Exercise requirements — Starting from the line that contains "226 126 3.90", give back every line through the end of the listing exactly as written and no other line.

Record extracts —

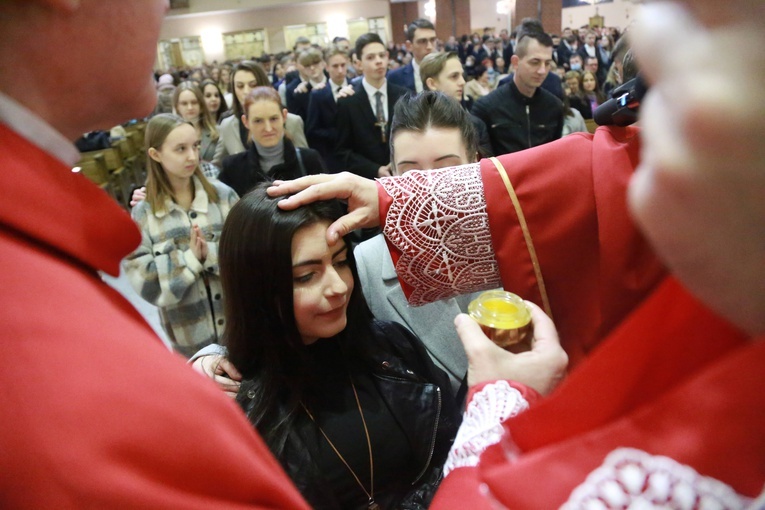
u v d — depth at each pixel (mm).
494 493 346
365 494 881
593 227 669
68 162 406
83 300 335
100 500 283
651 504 289
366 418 889
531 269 705
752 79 203
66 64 367
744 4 204
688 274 260
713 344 323
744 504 271
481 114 2646
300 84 4395
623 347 350
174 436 317
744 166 210
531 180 689
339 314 840
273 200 802
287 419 834
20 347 296
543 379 555
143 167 6008
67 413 289
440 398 933
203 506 321
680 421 294
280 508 377
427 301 793
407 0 13508
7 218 339
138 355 330
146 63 411
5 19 342
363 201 765
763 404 265
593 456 317
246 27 13289
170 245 1748
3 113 358
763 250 227
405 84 3783
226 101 4359
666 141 234
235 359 878
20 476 282
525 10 11203
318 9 13430
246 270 808
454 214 710
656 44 234
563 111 2732
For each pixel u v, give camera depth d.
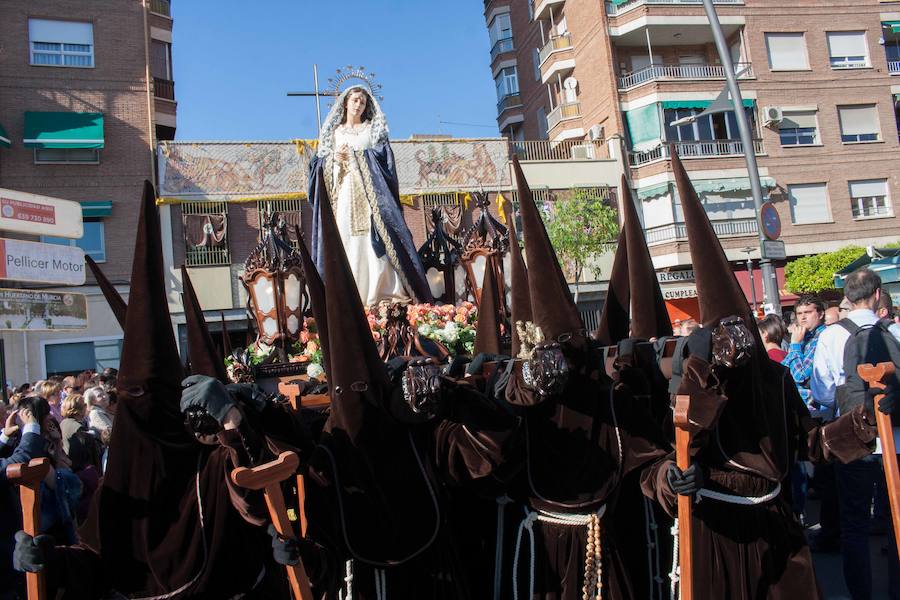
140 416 3.14
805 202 27.83
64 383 8.81
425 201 24.97
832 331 5.56
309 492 3.42
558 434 3.69
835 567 5.89
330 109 8.05
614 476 3.64
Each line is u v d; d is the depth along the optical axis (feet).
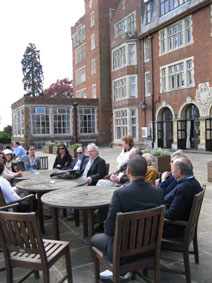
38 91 157.69
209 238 14.06
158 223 8.71
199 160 46.06
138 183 8.98
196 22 59.06
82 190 14.28
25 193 17.13
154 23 73.20
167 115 70.69
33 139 87.51
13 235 8.87
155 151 32.78
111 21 92.48
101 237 9.77
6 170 19.71
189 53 61.26
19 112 95.04
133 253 8.45
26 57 157.07
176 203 10.36
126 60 81.00
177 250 9.94
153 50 72.79
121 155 19.38
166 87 68.23
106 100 98.84
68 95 170.19
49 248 9.63
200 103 58.70
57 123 91.56
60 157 24.43
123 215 7.95
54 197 12.80
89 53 105.09
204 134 58.08
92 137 96.99
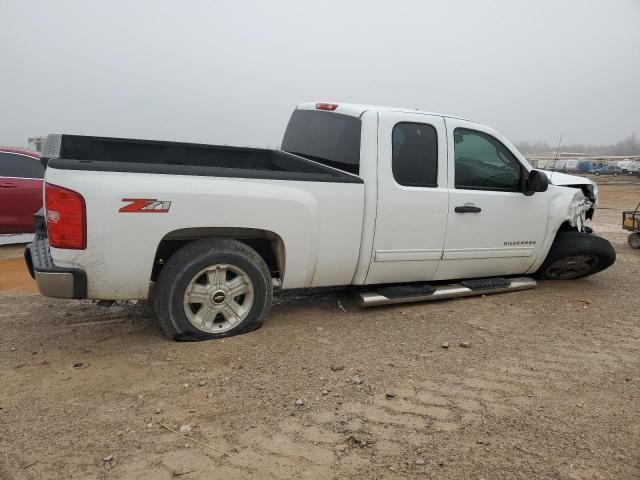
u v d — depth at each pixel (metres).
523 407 3.04
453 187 4.81
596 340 4.21
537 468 2.45
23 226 8.20
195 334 3.84
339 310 4.75
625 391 3.29
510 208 5.17
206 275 3.83
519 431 2.78
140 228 3.49
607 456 2.57
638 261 8.18
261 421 2.79
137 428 2.68
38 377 3.25
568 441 2.69
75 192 3.32
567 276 6.23
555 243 5.82
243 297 4.06
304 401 3.01
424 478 2.35
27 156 8.27
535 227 5.39
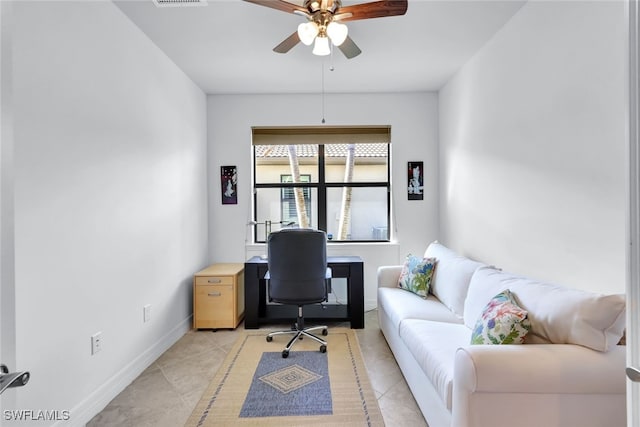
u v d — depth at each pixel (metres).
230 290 3.26
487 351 1.30
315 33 1.98
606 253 1.59
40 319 1.59
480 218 2.86
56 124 1.69
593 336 1.31
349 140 3.95
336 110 3.91
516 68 2.30
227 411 1.95
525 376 1.26
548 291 1.58
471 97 3.01
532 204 2.15
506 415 1.28
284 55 2.90
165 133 2.86
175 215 3.04
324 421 1.85
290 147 4.11
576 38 1.75
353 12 1.89
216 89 3.72
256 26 2.43
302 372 2.40
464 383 1.30
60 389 1.70
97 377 1.97
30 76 1.54
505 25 2.44
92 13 1.95
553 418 1.28
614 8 1.52
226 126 3.90
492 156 2.64
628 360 0.82
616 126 1.52
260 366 2.50
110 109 2.11
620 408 1.28
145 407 2.00
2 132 0.74
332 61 3.04
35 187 1.57
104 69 2.05
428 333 1.99
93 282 1.95
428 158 3.93
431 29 2.50
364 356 2.67
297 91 3.82
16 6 1.47
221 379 2.32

Task response —
226 126 3.90
492 156 2.64
628 360 0.82
616 126 1.52
260 366 2.50
110 109 2.11
620 408 1.28
145 407 2.00
2 132 0.74
332 61 3.04
35 187 1.57
104 69 2.05
428 333 1.99
93 282 1.95
428 158 3.93
431 29 2.50
364 356 2.67
297 91 3.82
16 6 1.47
221 379 2.32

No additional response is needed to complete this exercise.